While details of the league’s PR and response plans are scarce, baseball and Fox Sports spend considerable resources to publicly advance the notion that any individual World Series rating, good or bad, is not a singular litmus test on the overall health of the league.
“Any consideration of engagement and relevancy that doesn’t include digital these days just isn’t complete,” said Bob Bowman, MLB Advanced Media president and chief executive, and one of the few executives who would talk on the record on this subject. “Really, what we’re after is a broader definition of engagement that goes beyond just TV and into all forms of media.”
Still, MLB, the MLB Players Association and the league’s network TV partners have steadily sought to infuse the sport’s broadcasts with enhancements such as new camera angles and players’ wearing microphones. Part of the prevailing theory behind the collaboration is that if those enhancements can bring viewers closer to the game and its players, ratings will improve and the criticism will lessen.
“We’re certainly aware of the things being said and written out there,” said Tim Slavin, MLBPA director of business affairs and licensing. “And, of course, a lot of it doesn’t match up with how we see the business, and growth we see in the business. But we’re continually having conversations with the league about how we can enhance our game and our game broadcasts without compromising the integrity of the game. The key thing for us there is balance.

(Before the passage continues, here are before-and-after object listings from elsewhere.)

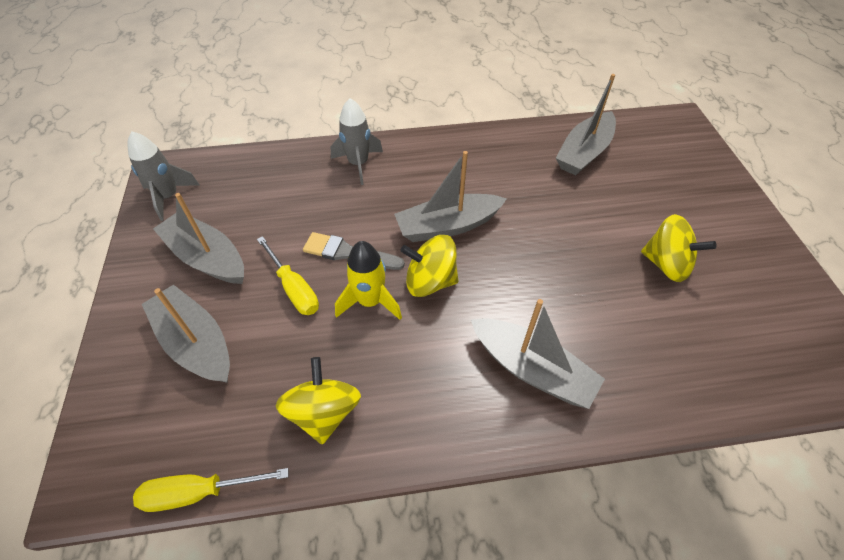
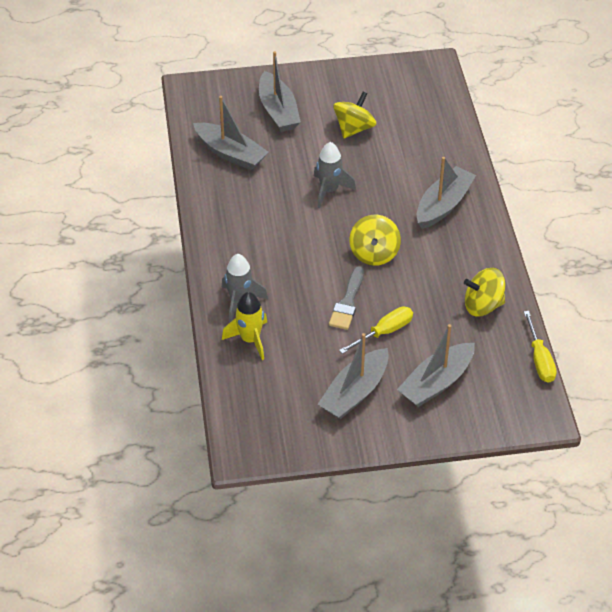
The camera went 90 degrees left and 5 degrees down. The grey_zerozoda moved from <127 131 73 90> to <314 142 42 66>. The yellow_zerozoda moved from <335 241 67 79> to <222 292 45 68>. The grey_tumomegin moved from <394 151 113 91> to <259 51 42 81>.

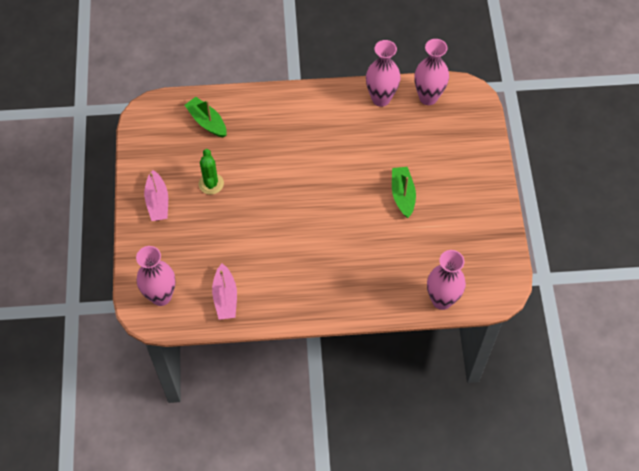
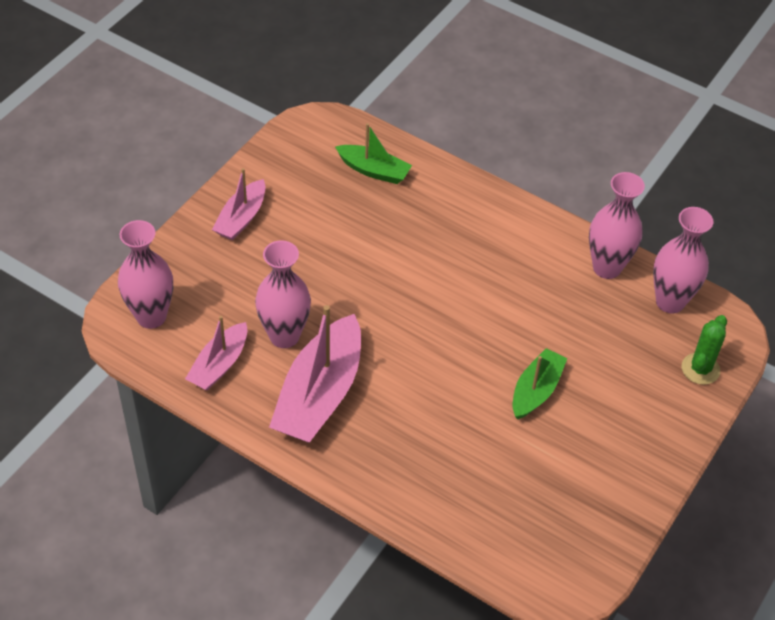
The camera went 35 degrees right and 10 degrees down. The green_tumomegin at <185 97 42 41> turned 120 degrees clockwise. The green_vitazon moved from <199 149 25 46> to <682 315 45 70>. The pink_dagovapen moved from <427 250 39 60> to <255 240 56 108>. The pink_tumomegin at <269 305 92 138> appeared.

And it’s been what we think is a pretty healthy dialogue.”
World Series game start times are a particular target, as many media believe MLB starts its championship games too late and in the process is disenfranchising younger fans. But such arguments ignore years of ratings data showing even younger demos watch in greater numbers during close games late at night. In addition, other events such as the NBA Finals and the NCAA men’s basketball title game have had much later start times. Few point to the fact that MLB in 2010 tried a 7 p.m. ET start time for Game 3 of the World Series to disastrous results. Since then, its games have hovered around 8 p.m. ET.
Fox Sports, of course, remains actively involved in the development of the playoff TV schedule and in favor of the current start times.
“We have a TV partner. They pay us a lot of money, and we’d like to make them happy,” said MLB Commissioner Bud Selig earlier this year.
Social media also has been a big part of baseball’s response to the October doomsday predictions. MLB has been much more aggressive in spotlighting the celebrity involvement in baseball, such as its recent run of Hollywood stars at playoff games, something the sport is accused of lacking.
And both MLB and Fox Sports each day during the postseason have actively tweeted out regular tune-in prompts, in-game spotlights of key plays and ratings data following each game.
The amount of activity baseball devotes to developing content tailored for social media, particularly video, is accelerating. And during last week’s World Series games in Boston, a league staffer wondered aloud to a reporter, somewhat in jest, whether his time just then would have been better spent on Twitter creating additional posts.
“Are we doing enough?” the staffer said. “It’s something I continually ask myself, because you never want to get satisfied.”
Satisfaction for baseball may only come when it begins to somehow quiet the din that tries to drag down its Octobers to remember.